Tim O’Brien: The Things They Carried

I discovered The Things They Carried (1990) years ago after reading its title piece, the short story “The Things They Carried,” which could stand alone and is widely anthologized by itself today. The book itself is a compilation of 22 short stories, but that’s somewhat misleading; The Things They Carried is a single work that should be approached as a whole. Indeed, it is the way the stories work with each other that makes them so effective. After a request from Max Cairnduff, I decided to revisit this great war novel to review it here — it is, after all, one of my favorites.

While this book is marked as fiction (indeed on the title page it says “A work of fiction”), that is apparently only partly true. O’Brien grew up where some of the characters grew up. He went to Vietnam and was involved in many of the events depicted in the novel. By categorizing what could be his memoirs as fiction he is not just avoiding the problems that have arisen recently with memoirist who like to put somewhat of a spin on their life. That what he’s written here, though it didn’t happen, is just as true as what did is part of the point of the book. But more on that later. Let’s start by looking at the title story, before it all gets complicated by “truth.”

On its own, the short story “The Things They Carried” is an excellent — probably one of the best — works of fiction about war (though I have never been to war and cannot vouch for that part of it). It’s incredibly detailed with little monotonous facts.

Data below:
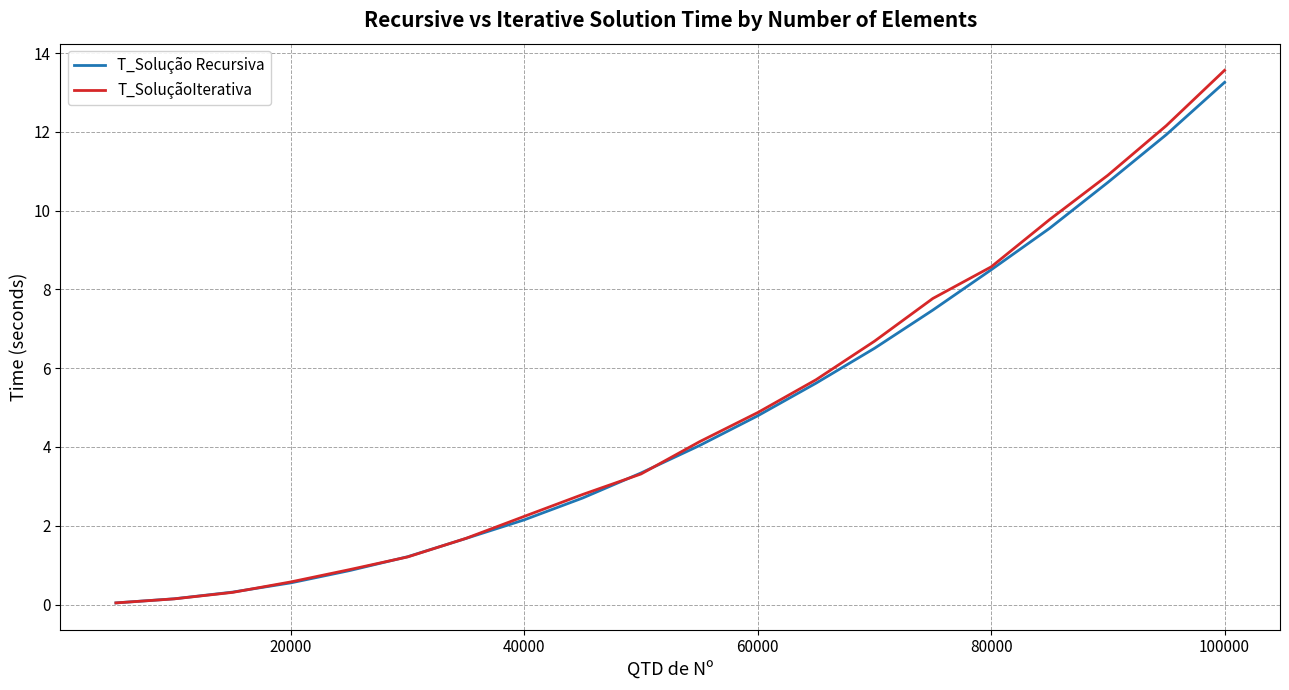

Which series has the widest spread of values?

T_SoluçãoIterativa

Exercise set:
**A.** Answer these questions about the review of The Things They Carried:
(i) How many short stories make up the book?
(ii) What does the title page of the book say?
(iii) Whose request led the reviewer to revisit the book?
**B.** In the review of The Things They Carried, what is the passage starting at "Tim O’Brien: The" and ending at "of my favorites."? Reproduce it word for word.
**C.** Can you continue the review of The Things They Carried from its final sentence?

Your written answers:
**A.**
(i) 22
(ii) "A work of fiction"
(iii) Max Cairnduff's

**B.**
Tim O’Brien: The Things They Carried

I discovered The Things They Carried (1990) years ago after reading its title piece, the short story “The Things They Carried,” which could stand alone and is widely anthologized by itself today. The book itself is a compilation of 22 short stories, but that’s somewhat misleading; The Things They Carried is a single work that should be approached as a whole. Indeed, it is the way the stories work with each other that makes them so effective. After a request from Max Cairnduff, I decided to revisit this great war novel to review it here — it is, after all, one of my favorites.

**C.**
As PFCs or Spec 4s, most of them were common grunts and carried the standard M-16 gas-operated assault rifle. The weapon weighed 7.5 pounds unloaded, 8.2 pounds with its full 20-round magazine. Depending on numerous factors, such as topography and psychology, the riflemen carried anywhere from 12 to 20 magazines, usually in cloth bandoliers, adding on another 8.4 pounds at minimum, 14 pounds at maximum. When it was available, they also carried M-16 maintenance gear — rods and steel brushes and swabs and tubes of LSA oil — all of which weighed about a pound. Among the grunts, some carried the M-79 grenade launcher, 5.9 pounds unloaded, a reasonably light weapon except for the ammunition, which was heavy. A single round weighed 10 ounces.

This partially disinterested manner of presenting details works a devastating tone when O’Brien leads into the next sentence:

The typical load was 25 rounds. But Ted Lavender, who was scared, carried 34 rounds when he was shot and killed outside the Than Khe, and he went down under an exceptional burden, more than 20 pounds of ammunition, plus the flak jacket and helmet and rations and water and toilet paper and tranquilizers and all the rest, plus the unweighed fear.

The piece is wonderfully balanced. As you can see from the pull-quote, the beginning lists the many physical objects and their weight these soldiers are carrying. As the piece goes on, however, we see that they are carrying so much more.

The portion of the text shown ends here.